The data in Table 1 and Figure 4 were fit to eq 6 derived for the model shown in Scheme 6 in which the free enzyme catalyzes proton transfer from h-GLY with (kcat/Km)E = 0.26 M-1 s-1, while the binding of phosphite dianion to the free enzyme to give the noncovalent E·HPO32- complex results in an enzyme that is much more reactive, with a second-order rate constant (kcat/Km)E·HPi·. This procedure gave Kd = 38 ± 9 mM for binding of phosphite dianion to the free enzyme and (kcat/Km)E·HPi = 185 ± 30 M-1 s-1 as the second-order rate constant for turnover of h-GLY by TIM that is saturated with phosphite dianion. Therefore, the separate binding of phosphite dianion to TIM results in a dramatic 700-fold increase in the second-order rate constant for turnover of the minimal truncated substrate glycolaldehyde. The value of Kd = 38 mM at in D2O at pD 7.0 and I = 0.10 is similar to Ki = 29 mM determined for competitive inhibition of the turnover of GAP by phosphite dianion in H2O at pH 7.4 and I = 0.12. This provides further support for the conclusion that the saturation observed in Figure 4 results from the binding of phosphite dianion to the free enzyme.

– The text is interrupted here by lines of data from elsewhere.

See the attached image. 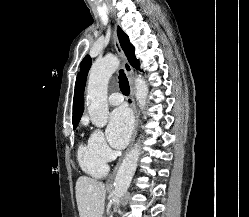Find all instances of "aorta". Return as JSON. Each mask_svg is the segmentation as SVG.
Instances as JSON below:
<instances>
[{"instance_id": "aorta-1", "label": "aorta", "mask_w": 249, "mask_h": 217, "mask_svg": "<svg viewBox=\"0 0 249 217\" xmlns=\"http://www.w3.org/2000/svg\"><path fill=\"white\" fill-rule=\"evenodd\" d=\"M118 66V58L109 56L96 61L90 70L87 87V107L91 122L97 127H104L108 122L107 87L110 77L117 70ZM135 89L139 107L143 109L147 103L148 86L141 76L135 80ZM140 154V145L135 144L119 167L114 182L113 202L116 208L119 207L120 199L130 185Z\"/></svg>"}]
</instances>
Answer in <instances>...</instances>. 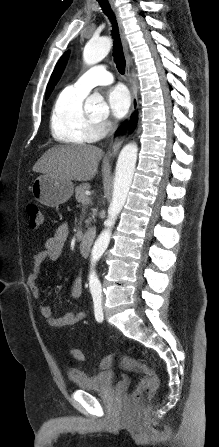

The thermodynamic cycle shown in Scheme 6 shows that the values of (kcat/Km)E = 0.26 M-1 s-1 and (kcat/Km)E·HPi = 185 M-1 s-1 can be combined with Kd = 38 mM for binding of phosphite dianion to the free enzyme in the ground state to give Kd = 53 μM as the dissociation constant for phosphite dianion from the fleeting complex of the enzyme with the transition state for deprotonation of h-GLY to form the enediolate intermediate, E·S. Therefore, phosphite dianion binds 700-fold more tightly to the enzyme in the transition state for proton transfer from carbon than it does to the free enzyme in the ground state.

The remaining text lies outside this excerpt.